Pose estimation software, such as OpenPose [49] and DeepLabCut [50], help to overcome the limitations associated with human manual assessment. The software can identify specific points on the body in each frame of a video, generating time-series data that follows patient movement during the completion of a task. With consideration given to standardization of capture, this data can be analysed to look at features of interest for each study, such as the pattern of trajectory, or smoothness, of a limb; the range of movement, either desired or involuntary (e.g., compensatory or supportive); and symmetry of movement or ability.

In addition to the raw, positional data, this computer vision approach allows the extraction of objective, numerical measures from videos, beyond what is possible by visual assessment alone.

Machine learning (ML) techniques can further enhance the level of information that may be extracted from videos and provides an assessment that is stable over time and not prone to the issues of inter-rater reliability [51].

Conclusion: Lessons Learnt and the Role of Technology in Rare Disease Drug Development

Examples to date illustrate the potential of widely available technologies such as video recordings in rare disease drug development. Assessment tools using videos have been considered as valuable by the authorities to illustrate the importance of how the patients function as clinically significant endpoints that supported various drug approvals.

Moreover, the evolution of digital tools, connected devices, and other capabilities will allow exploration of new ways of measuring patients’ functioning and feelings more accurately in their daily lives beyond the traditional video assessment tools. New endpoints that capitalize on digital tools, and software and hardware that can more precisely measure function, among others, can not only support modern solutions to existing rare diseases but might also be essential to design and develop new scales that are tailored to rare diseases that are multi-symptomatic and have different expressions, from physical aspects (e.g., gait, as outlined above) to other patient-reported symptoms (e.g., that might impact quality of life).
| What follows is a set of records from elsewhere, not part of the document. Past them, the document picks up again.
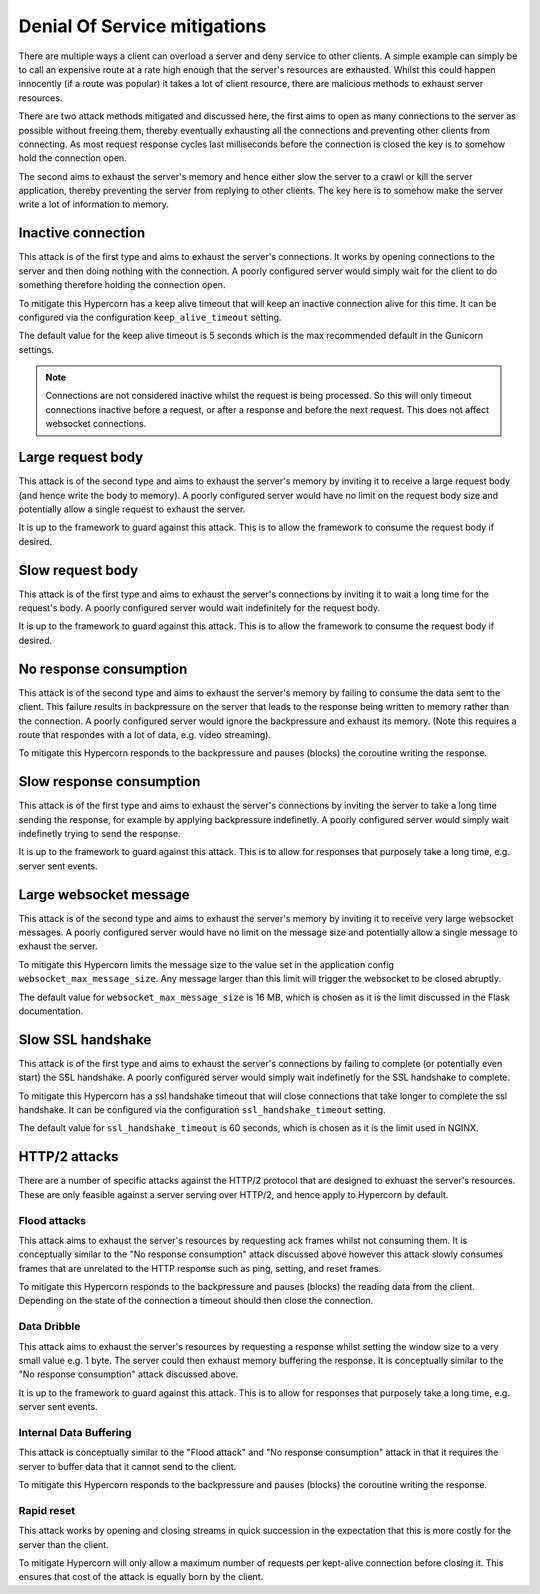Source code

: .. _dos_mitigations:

Denial Of Service mitigations
=============================

There are multiple ways a client can overload a server and deny
service to other clients. A simple example can simply be to call an
expensive route at a rate high enough that the server's resources are
exhausted. Whilst this could happen innocently (if a route was
popular) it takes a lot of client resource, there are malicious
methods to exhaust server resources.

There are two attack methods mitigated and discussed here, the first
aims to open as many connections to the server as possible without
freeing them, thereby eventually exhausting all the connections and
preventing other clients from connecting. As most request response
cycles last milliseconds before the connection is closed the key is to
somehow hold the connection open.

The second aims to exhaust the server's memory and hence either slow
the server to a crawl or kill the server application, thereby
preventing the server from replying to other clients. The key here is
to somehow make the server write a lot of information to memory.

Inactive connection
-------------------

This attack is of the first type and aims to exhaust the server's
connections. It works by opening connections to the server and then
doing nothing with the connection. A poorly configured server would
simply wait for the client to do something therefore holding the
connection open.

To mitigate this Hypercorn has a keep alive timeout that will keep an
inactive connection alive for this time. It can be configured via the
configuration ``keep_alive_timeout`` setting.

The default value for the keep alive timeout is 5 seconds which is the
max recommended default in the Gunicorn settings.

.. note::

   Connections are not considered inactive whilst the request is being
   processed. So this will only timeout connections inactive before a
   request, or after a response and before the next request. This does
   not affect websocket connections.

Large request body
------------------

This attack is of the second type and aims to exhaust the server's
memory by inviting it to receive a large request body (and hence write
the body to memory). A poorly configured server would have no limit on
the request body size and potentially allow a single request to
exhaust the server.

It is up to the framework to guard against this attack. This is to
allow the framework to consume the request body if desired.

Slow request body
-----------------

This attack is of the first type and aims to exhaust the server's
connections by inviting it to wait a long time for the request's
body. A poorly configured server would wait indefinitely for the
request body.

It is up to the framework to guard against this attack. This is to
allow the framework to consume the request body if desired.

No response consumption
-----------------------

This attack is of the second type and aims to exhaust the server's
memory by failing to consume the data sent to the client. This failure
results in backpressure on the server that leads to the response being
written to memory rather than the connection. A poorly configured
server would ignore the backpressure and exhaust its memory. (Note
this requires a route that respondes with a lot of data, e.g. video
streaming).

To mitigate this Hypercorn responds to the backpressure and pauses
(blocks) the coroutine writing the response.

Slow response consumption
-------------------------

This attack is of the first type and aims to exhaust the server's
connections by inviting the server to take a long time sending the
response, for example by applying backpressure indefinetly. A poorly
configured server would simply wait indefinetly trying to send the
response.

It is up to the framework to guard against this attack. This is to
allow for responses that purposely take a long time, e.g. server sent
events.

Large websocket message
-----------------------

This attack is of the second type and aims to exhaust the server's
memory by inviting it to receive very large websocket messages. A
poorly configured server would have no limit on the message size
and potentially allow a single message to exhaust the server.

To mitigate this Hypercorn limits the message size to the value set in
the application config ``websocket_max_message_size``. Any message
larger than this limit will trigger the websocket to be closed
abruptly.

The default value for ``websocket_max_message_size`` is 16 MB, which
is chosen as it is the limit discussed in the Flask documentation.

Slow SSL handshake
------------------

This attack is of the first type and aims to exhaust the server's
connections by failing to complete (or potentially even start) the SSL
handshake. A poorly configured server would simply wait indefinetly
for the SSL handshake to complete.

To mitigate this Hypercorn has a ssl handshake timeout that will close
connections that take longer to complete the ssl handshake. It can be
configured via the configuration ``ssl_handshake_timeout`` setting.

The default value for ``ssl_handshake_timeout`` is 60 seconds, which
is chosen as it is the limit used in NGINX.

HTTP/2 attacks
--------------

There are a number of specific attacks against the HTTP/2 protocol
that are designed to exhuast the server's resources. These are only
feasible against a server serving over HTTP/2, and hence apply to
Hypercorn by default.

Flood attacks
^^^^^^^^^^^^^

This attack aims to exhaust the server's resources by requesting ack
frames whilst not consuming them. It is conceptually similar to the
"No response consumption" attack discussed above however this attack
slowly consumes frames that are unrelated to the HTTP response such as
ping, setting, and reset frames.

To mitigate this Hypercorn responds to the backpressure and pauses
(blocks) the reading data from the client. Depending on the state of
the connection a timeout should then close the connection.

Data Dribble
^^^^^^^^^^^^

This attack aims to exhaust the server's resources by requesting a
response whilst setting the window size to a very small value e.g. 1
byte. The server could then exhaust memory buffering the response. It
is conceptually similar to the "No response consumption" attack
discussed above.

It is up to the framework to guard against this attack. This is to
allow for responses that purposely take a long time, e.g. server sent
events.

Internal Data Buffering
^^^^^^^^^^^^^^^^^^^^^^^

This attack is conceptually similar to the "Flood attack" and "No
response consumption" attack in that it requires the server to buffer
data that it cannot send to the client.

To mitigate this Hypercorn responds to the backpressure and pauses
(blocks) the coroutine writing the response.

Rapid reset
^^^^^^^^^^^

This attack works by opening and closing streams in quick succession
in the expectation that this is more costly for the server than the
client.

To mitigate Hypercorn will only allow a maximum number of requests per
kept-alive connection before closing it. This ensures that cost of the
attack is equally born by the client.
Early planning of these endpoints with video recordings in the clinical development plan should also be considered. This will facilitate the finalization of the protocol design, ensure a strong analysis plan, and allow certain limitations to be taken into account. In particular, both the video recordings and the analysis should occur in a standardized manner where possible. Training as well as remote support will be essential in this regard to support home assessments in decentralized clinical trials. Overall, this will allow for more patient-centric clinical trials, which will be a major drive to support recruitment and retention, especially in rare and neurodegenerative diseases.

Novel assessment tools such as video technology can capture how a patient functions and also provide meaningful endpoints in rare disease development.

Video technology allows for clinical outcome assessments to be captured at home as well as in hospitals, reducing the burden of travel to sites.

Early planning to validate the approach with regulators is essential to allow for standardized data collection and alignment with real-world evidence.